Highlights on Identified Research Actions

The importance of research in the field of users’ security is ever increasing in an age where information and privacy are the most valuable assets. The advancement of the base level of security training is an effective means of mitigating a large class of threats. The improvement of training techniques is, therefore, expected to increase the users’ security awareness and efficacy of the already adopted security techniques.

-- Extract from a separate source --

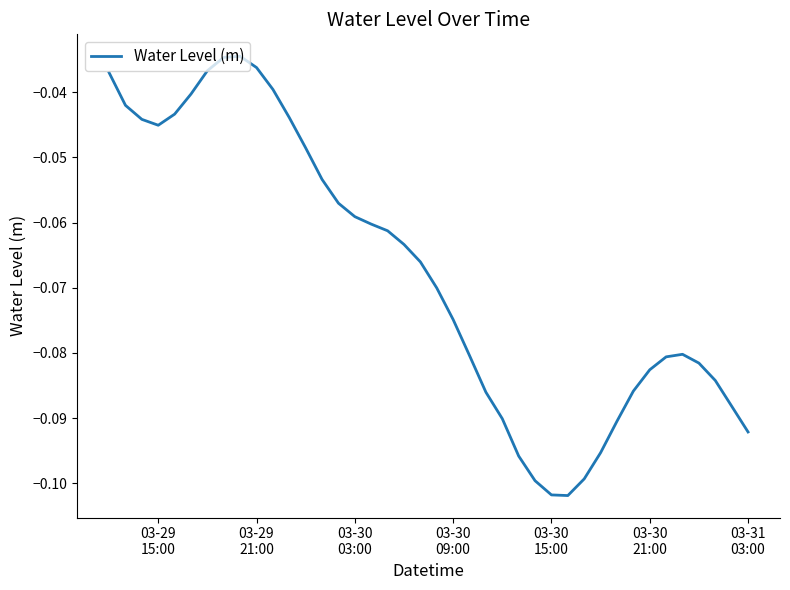

How many points are higher than both their immediate neighbors (excluding endpoints)?

2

The spread of disinformation among less educated people in a time of stressful events has worsened the lack of trust in institutions, leading to violent events and non-compliance with health standards, and left users more vulnerable to social engineering attacks, such as persuasion and fraud. Finally, the expansion of machine learning and AI-based techniques in security has shown their effectiveness in many fields. Their application as a means to defend users from automated attacks is increasingly necessary as the malicious users evolve their methods and adopt AI-based techniques in their attacks.